In a mass-spectrometry-based analysis of the MACC1 interactome in SW620 cells, several peptides interacting with MACC1 mapped to β-catenin, suggesting a direct PPI (A). Co-IP experiments on whole-cell lysates, cytoplasmic and nuclear protein of SW620 confirmed direct interaction between MACC1 and β-catenin (B). This finding was recapitulated by co-incubating recombinant MACC1 and β-catenin proteins in cell-free Co-IP assays (C). Impact of MACC1 overexpression or MACC1 knock-out is shown on TCF-reporter activity and mRNA expression of β-catenin and the β-catenin/TCF target genes Cyclin-D1, MMP7 and S100A4 in HCT116 and SW620 cells. In HCT116 cells MACC1 overexpression increases TCF reporter activity and TCF target gene expression, while β-catenin gene expression itself is unaffected. In SW620 cells MACC1 knockout decreases TCF reporter activity and TCF target gene expression, whereas β-catenin gene expression is also unaffected (D). In a DigiWest experiment, MACC1-overexpressing HCT116 cells demonstrated increased phosphorylation of p-Ser-552-β-catenin, confirmed in semiquantitative western blots, while total β-catenin protein was not altered (E). Comparative immunoprecipitation of β-catenin protein showed increased binding of TCF4 in HCT116/MACC1 cells, also shown by densitometry (F). Boxplots show means ± SEM of 3 independent experiments, test for significance with Student’s t-test.

Fig. 6. Statins and niclosamide synergize in suppression of CRC cell wound healing and metastasis.

HCT116 human colorectal cancer cells with endogenous MACC1 and S100A4 expression were treated with three concentrations (1.25, 2.5 and 5 µM) of atorvastatin and niclosamide (0.25, 0.5 and 1 µM) alone and in combinations thereof (A). After drug application in vitro wound healing was monitored for 48 h using the IncuCyte live cell imaging system. Atorvastatin and niclosamide were able to reduce wound closure compared to control cells. Combining a statin with niclosamide increased this effect synergistically.
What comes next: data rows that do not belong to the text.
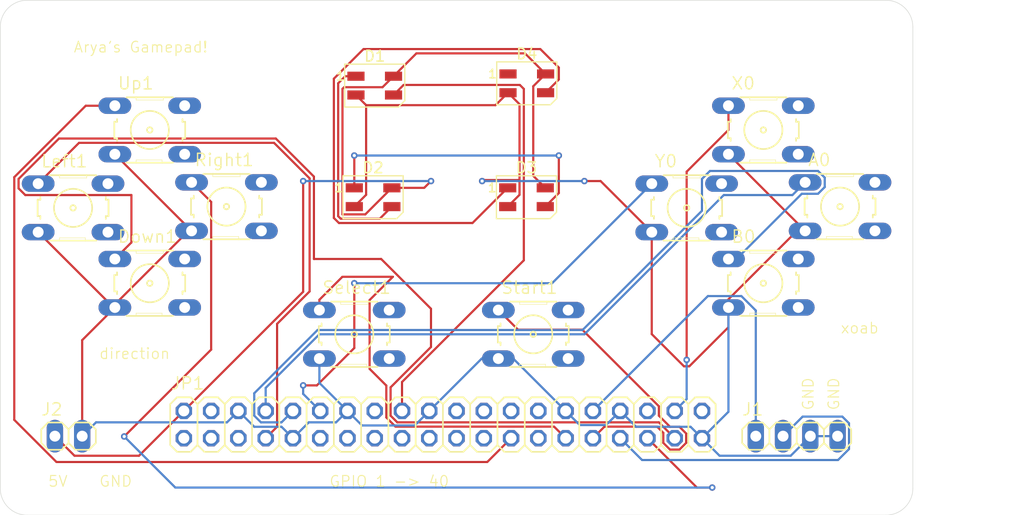
<source format=kicad_pcb>
(kicad_pcb
	(version 20241229)
	(generator "pcbnew")
	(generator_version "9.0")
	(general
		(thickness 1.6)
		(legacy_teardrops no)
	)
	(paper "A4")
	(layers
		(0 "F.Cu" signal)
		(2 "B.Cu" signal)
		(9 "F.Adhes" user "F.Adhesive")
		(11 "B.Adhes" user "B.Adhesive")
		(13 "F.Paste" user)
		(15 "B.Paste" user)
		(5 "F.SilkS" user "F.Silkscreen")
		(7 "B.SilkS" user "B.Silkscreen")
		(1 "F.Mask" user)
		(3 "B.Mask" user)
		(17 "Dwgs.User" user "User.Drawings")
		(19 "Cmts.User" user "User.Comments")
		(21 "Eco1.User" user "User.Eco1")
		(23 "Eco2.User" user "User.Eco2")
		(25 "Edge.Cuts" user)
		(27 "Margin" user)
		(31 "F.CrtYd" user "F.Courtyard")
		(29 "B.CrtYd" user "B.Courtyard")
		(35 "F.Fab" user)
		(33 "B.Fab" user)
		(39 "User.1" user)
		(41 "User.2" user)
		(43 "User.3" user)
		(45 "User.4" user)
	)
	(setup
		(pad_to_mask_clearance 0)
		(allow_soldermask_bridges_in_footprints no)
		(tenting front back)
		(pcbplotparams
			(layerselection 0x00000000_00000000_55555555_5755f5ff)
			(plot_on_all_layers_selection 0x00000000_00000000_00000000_00000000)
			(disableapertmacros no)
			(usegerberextensions no)
			(usegerberattributes yes)
			(usegerberadvancedattributes yes)
			(creategerberjobfile yes)
			(dashed_line_dash_ratio 12.000000)
			(dashed_line_gap_ratio 3.000000)
			(svgprecision 4)
			(plotframeref no)
			(mode 1)
			(useauxorigin no)
			(hpglpennumber 1)
			(hpglpenspeed 20)
			(hpglpendiameter 15.000000)
			(pdf_front_fp_property_popups yes)
			(pdf_back_fp_property_popups yes)
			(pdf_metadata yes)
			(pdf_single_document no)
			(dxfpolygonmode yes)
			(dxfimperialunits yes)
			(dxfusepcbnewfont yes)
			(psnegative no)
			(psa4output no)
			(plot_black_and_white yes)
			(sketchpadsonfab no)
			(plotpadnumbers no)
			(hidednponfab no)
			(sketchdnponfab yes)
			(crossoutdnponfab yes)
			(subtractmaskfromsilk no)
			(outputformat 1)
			(mirror no)
			(drillshape 1)
			(scaleselection 1)
			(outputdirectory "")
		)
	)
	(net 0 "")
	(net 1 "unconnected-(A0-P1-Pad4)")
	(net 2 "unconnected-(A0-S1-Pad2)")
	(net 3 "GND")
	(net 4 "Net-(A0-S)")
	(net 5 "unconnected-(B0-P1-Pad4)")
	(net 6 "unconnected-(B0-S1-Pad2)")
	(net 7 "Net-(B0-S)")
	(net 8 "Net-(D1-DIN)")
	(net 9 "+5V")
	(net 10 "Net-(D1-DOUT)")
	(net 11 "Net-(D2-DOUT)")
	(net 12 "Net-(D3-DOUT)")
	(net 13 "unconnected-(D4-DOUT-Pad1)")
	(net 14 "Net-(Down1-S)")
	(net 15 "unconnected-(Down1-P1-Pad4)")
	(net 16 "unconnected-(Down1-S1-Pad2)")
	(net 17 "Net-(J1-Pin_1)")
	(net 18 "Net-(J1-Pin_2)")
	(net 19 "unconnected-(JP1-Pad11)")
	(net 20 "unconnected-(JP1-Pad4)")
	(net 21 "unconnected-(JP1-Pad28)")
	(net 22 "unconnected-(JP1-Pad19)")
	(net 23 "Net-(Select1-S)")
	(net 24 "Net-(X0-S)")
	(net 25 "Net-(Left1-S)")
	(net 26 "unconnected-(JP1-Pad26)")
	(net 27 "unconnected-(JP1-Pad21)")
	(net 28 "Net-(Right1-S)")
	(net 29 "unconnected-(JP1-Pad17)")
	(net 30 "unconnected-(JP1-Pad3)")
	(net 31 "Net-(Start1-S)")
	(net 32 "Net-(Up1-S)")
	(net 33 "Net-(Y0-S)")
	(net 34 "unconnected-(JP1-Pad24)")
	(net 35 "unconnected-(JP1-Pad27)")
	(net 36 "unconnected-(JP1-Pad23)")
	(net 37 "unconnected-(JP1-Pad40)")
	(net 38 "unconnected-(JP1-Pad15)")
	(net 39 "unconnected-(JP1-Pad22)")
	(net 40 "unconnected-(JP1-Pad13)")
	(net 41 "unconnected-(JP1-Pad1)")
	(net 42 "unconnected-(JP1-Pad16)")
	(net 43 "unconnected-(JP1-Pad5)")
	(net 44 "unconnected-(Left1-P1-Pad4)")
	(net 45 "unconnected-(Left1-S1-Pad2)")
	(net 46 "unconnected-(Right1-S1-Pad2)")
	(net 47 "unconnected-(Right1-P1-Pad4)")
	(net 48 "unconnected-(Select1-P1-Pad4)")
	(net 49 "unconnected-(Select1-S1-Pad2)")
	(net 50 "unconnected-(Start1-S1-Pad2)")
	(net 51 "unconnected-(Start1-P1-Pad4)")
	(net 52 "unconnected-(Up1-P1-Pad4)")
	(net 53 "unconnected-(Up1-S1-Pad2)")
	(net 54 "unconnected-(X0-P1-Pad4)")
	(net 55 "unconnected-(X0-S1-Pad2)")
	(net 56 "unconnected-(Y0-P1-Pad4)")
	(net 57 "unconnected-(Y0-S1-Pad2)")
	(footprint "components:B3F-10XX" (layer "F.Cu") (at 61.9125 180.975))
	(footprint "LED_SMD:LED_SK6812MINI_PLCC4_3.5x3.5mm_P1.75mm" (layer "F.Cu") (at 61.28125 168.19375))
	(footprint "components:B3F-10XX" (layer "F.Cu") (at 76.2 169.1894))
	(footprint "components:1X04" (layer "F.Cu") (at 86.448473 190.470574))
	(footprint "components:B3F-10XX" (layer "F.Cu") (at 90.4875 169.06875))
	(footprint "components:B3F-10XX" (layer "F.Cu") (at 26.19375 161.925))
	(footprint "LED_SMD:LED_SK6812MINI_PLCC4_3.5x3.5mm_P1.75mm" (layer "F.Cu") (at 46.99375 168.19375))
	(footprint "components:B3F-10XX" (layer "F.Cu") (at 19.05 169.1894))
	(footprint "components:1X02" (layer "F.Cu") (at 18.628394 190.470574))
	(footprint "components:B3F-10XX" (layer "F.Cu") (at 33.3375 169.06875))
	(footprint "components:B3F-10XX" (layer "F.Cu") (at 83.34375 176.2125))
	(footprint "components:B3F-10XX" (layer "F.Cu") (at 45.24375 180.975))
	(footprint "components:2X20" (layer "F.Cu") (at 53.49875 189.38875))
	(footprint "components:B3F-10XX" (layer "F.Cu") (at 83.34375 161.925))
	(footprint "LED_SMD:LED_SK6812MINI_PLCC4_3.5x3.5mm_P1.75mm"
		(layer "F.Cu")
		(uuid "c682f82c-55e2-47a6-bd1e-a9a1b7e25642")
		(at 61.310738 157.575134)
		(descr "3.5mm x 3.5mm PLCC4 Addressable RGB LED NeoPixel, https://cdn-shop.adafruit.com/product-files/2686/SK6812MINI_REV.01-1-2.pdf")
		(tags "LED RGB NeoPixel Mini PLCC-4 3535")
		(property "Reference" "D4"
			(at 0 -2.75 0)
			(layer "F.SilkS")
			(uuid "90e3c747-bfe7-416e-97b7-643c0bc673aa")
			(effects
				(font
					(size 1 1)
					(thickness 0.15)
				)
			)
		)
		(property "Value" "SK6812MINI"
			(at 0 3.25 0)
			(layer "F.Fab")
			(uuid "038e4269-6650-48b6-ac3b-7ad70cc121c8")
			(effects
				(font
					(size 1 1)
					(thickness 0.15)
				)
			)
		)
		(property "Datasheet" "https://cdn-shop.adafruit.com/product-files/2686/SK6812MINI_REV.01-1-2.pdf"
			(at 0 0 0)
			(unlocked yes)
			(layer "F.Fab")
			(hide yes)
			(uuid "eb5224ec-e8d5-444a-a0fe-4c9f24ba9626")
			(effects
				(font
					(size 1.27 1.27)
					(thickness 0.15)
				)
			)
		)
		(property "Description" "RGB LED with integrated controller"
			(at 0 0 0)
			(unlocked yes)
			(layer "F.Fab")
			(hide yes)
			(uuid "8bc5e034-d5db-44b1-8399-c70089dda4cd")
			(effects
				(font
					(size 1.27 1.27)
					(thickness 0.15)
				)
			)
		)
		(property ki_fp_filters "LED*SK6812MINI*PLCC*3.5x3.5mm*P1.75mm*")
		(path "/dc745bb2-0bcd-437f-b331-d243d1acf6fb")
		(sheetname "/")
		(sheetfile "GamePad.kicad_sch")
		(attr smd)
		(fp_line
			(start -2.8 -2)
			(end -2.8 2)
			(stroke
				(width 0.12)
				(type default)
			)
			(layer "F.SilkS")
			(uuid "eabbc46c-4cf6-454f-84e7-1db81decd178")
		)
		(fp_line
			(start -2.8 -2)
			(end 2.8 -2)
			(stroke
				(width 0.12)
				(type solid)
			)
			(layer "F.SilkS")
			(uuid "c698af7e-8e88-4fa7-8ec7-55e224180e22")
		)
		(fp_line
			(start -2.8 2)
			(end 2.2 2)
			(stroke
				(width 0.12)
				(type solid)
			)
			(layer "F.SilkS")
			(uuid "cab09987-af65-48bf-a0e3-83dd5c7eb5c1")
		)
		(fp_line
			(start 2.8 1.4)
			(end 2.2 2)
			(stroke
				(width 0.12)
				(type default)
			)
			(layer "F.SilkS")
			(uuid "2fd595b8-88f9-4176-b8e5-f9bb350482e2")
		)
		(fp_line
			(start 2.8 1.4)
			(end 2.8 -2)
			(stroke
				(width 0.12)
				(type solid)
			)
			(layer "F.SilkS")
			(uuid "fb21c232-328d-4874-b96a-120129d813a0")
		)
		(fp_line
			(start -2.8 -2)
			(end -2.8 2)
			(stroke
				(width 0.05)
				(type solid)
			)
			(layer "F.CrtYd")
			(uuid "0661c331-7008-4336-98c1-b03e5ee31993")
		)
		(fp_line
			(start -2.8 2)
			(end 2.8 2)
			(stroke
				(width 0.05)
				(type solid)
			)
			(layer "F.CrtYd")
			(uuid "f5ccb6a2-6141-4eef-beb5-45595cbda585")
		)
		(fp_line
			(start 2.8 -2)
			(end -2.8 -2)
			(stroke
				(width 0.05)
				(type solid)
			)
			(layer "F.CrtYd")
			(uuid "17d34ced-7a98-408c-9f96-4645175b48f1")
		)
		(fp_line
			(start 2.8 2)
			(end 2.8 -2)
			(stroke
				(width 0.05)
				(type solid)
			)
			(layer "F.CrtYd")
			(uuid "f43cc514-a284-4784-8ace-bc2db80d00dc")
		)
		(fp_line
			(start -1.75 -1.75)
			(end -1.75 1.75)
			(stroke
				(width 0.1)
				(type solid)
			)
			(layer "F.Fab")
			(uuid "2ee
... [59303 chars truncated]
</source>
Results are shown as means ± SEM of at least 3 experiments. Treating xenografted SCID beige mice (n = 60, 10 animals per group) with human equivalent doses of either atorvastatin (3.25 mg/kg, 20 mg per patient per day), fluvastatin (3.25 mg/kg, 20 mg per patient per day) or niclosamide (250 mg/day, 1.5 g per patient per day) alone reduced metastasis formation in the liver. Confirming the in vitro results, the combination of the tested drugs, each statin with niclosamide, was superior to single drug treatment (B, D). While visualization of xenografted cells by luminescence did not show significant reductions just before mouse killing (C), human cell load in the murine liver was quantifiably reduced in human satellite DNA specific qPCR (D). Numeric results are shown as mean ± SEM, and level of significance indicated as per ANOVA and Dunnett’s correction for multiple testing.